Khalil's pearl of wisdom includes the following — "Peaceful protest is a right enshrined in the constitution. Even if the demonstrators call for the removal of a statue of anyone. The utmost responsibility of the cops and law-enforcing agencies shall be to defend their sacred right to protest, not to disperse the crowd." So, he is pitching for Hifazat-e Islam, describing them as 'peaceful demonstrators' when they have even burnt down the Music Academy in legendary musician Alauddin Khan's house.

But Bangladeshis have little love for these mediaeval fundamentalists who are involved in serial child abuse like the madrasas in Pakistan. Our dear sister and Awami Mohila League leader from Cumilla, Ayesha Zaman Shimu poignantly exposed a Hifazat madrasa boss, pyjama down and poised to rape a child, through hidden camera lens — when she was attacked by these fundamentalists, she reminded them to lace up their pyjamas first.

Bergman had predicted the death of millions when Bangladesh was first hit by COVID-19 — he was proved wrong when Bangladesh managed to control the pandemic until it ran out of vaccine supplies from India, which was suffering a deadly second wave and paying for Narendra Modi's ill-planned philanthropy.

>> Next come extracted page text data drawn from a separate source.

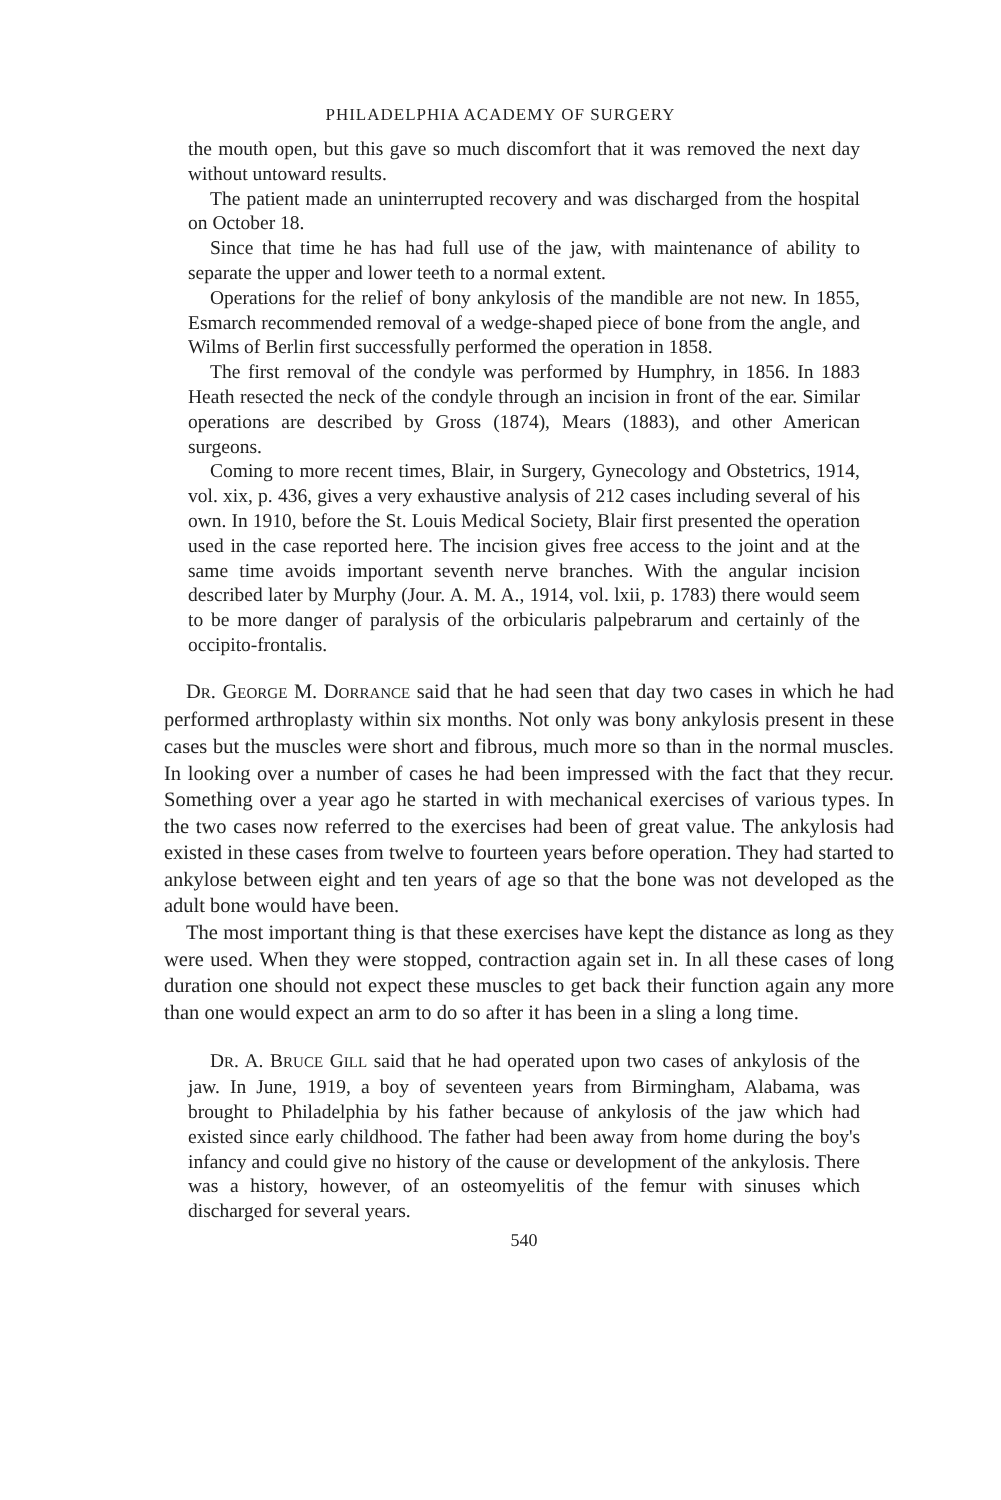PHILADELPHIA ACADEMY OF SURGERY
the mouth open, but this gave so much discomfort that it was removed the next day without untoward results.
The patient made an uninterrupted recovery and was discharged from the hospital on October 18.
Since that time he has had full use of the jaw, with maintenance of ability to separate the upper and lower teeth to a normal extent.
Operations for the relief of bony ankylosis of the mandible are not new. In 1855, Esmarch recommended removal of a wedge-shaped piece of bone from the angle, and Wilms of Berlin first successfully performed the operation in 1858.
The first removal of the condyle was performed by Humphry, in 1856. In 1883 Heath resected the neck of the condyle through an incision in front of the ear. Similar operations are described by Gross (1874), Mears (1883), and other American surgeons.
Coming to more recent times, Blair, in Surgery, Gynecology and Obstetrics, 1914, vol. xix, p. 436, gives a very exhaustive analysis of 212 cases including several of his own. In 1910, before the St. Louis Medical Society, Blair first presented the operation used in the case reported here. The incision gives free access to the joint and at the same time avoids important seventh nerve branches. With the angular incision described later by Murphy (Jour. A. M. A., 1914, vol. lxii, p. 1783) there would seem to be more danger of paralysis of the orbicularis palpebrarum and certainly of the occipito-frontalis.
DR. GEORGE M. DORRANCE said that he had seen that day two cases in which he had performed arthroplasty within six months. Not only was bony ankylosis present in these cases but the muscles were short and fibrous, much more so than in the normal muscles. In looking over a number of cases he had been impressed with the fact that they recur. Something over a year ago he started in with mechanical exercises of various types. In the two cases now referred to the exercises had been of great value. The ankylosis had existed in these cases from twelve to fourteen years before operation. They had started to ankylose between eight and ten years of age so that the bone was not developed as the adult bone would have been.
The most important thing is that these exercises have kept the distance as long as they were used. When they were stopped, contraction again set in. In all these cases of long duration one should not expect these muscles to get back their function again any more than one would expect an arm to do so after it has been in a sling a long time.
DR. A. BRUCE GILL said that he had operated upon two cases of ankylosis of the jaw. In June, 1919, a boy of seventeen years from Birmingham, Alabama, was brought to Philadelphia by his father because of ankylosis of the jaw which had existed since early childhood. The father had been away from home during the boy's infancy and could give no history of the cause or development of the ankylosis. There was a history, however, of an osteomyelitis of the femur with sinuses which discharged for several years.
540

But even with a slice of bad luck, that necessitated a tough lockdown, Bangladesh will in the end manage to come out of this calamity with much less loss than Bergman's original patron nations in the West. Bergman and Khalil have made a fool of themselves by making horribly off-the-mark predictions and biased support for fundamentalists.

They are playing frustrated Kamal Hossain's agenda of stink-bomb politics — little realising Kamal is no Trump and David is no Jared Kushner. But frustrated dreams make for vicious politics and propaganda — so Bangladesh can expect more of the Bergman-Khalil trash.

Bergman's sidekick Khalil has the audacity to start a ridiculous spell of name-calling which are factually as weak and flawed as Sarmila Bose's 'Dead Reckoning'. In reality, the gang is worried their hour of reckoning has arrived.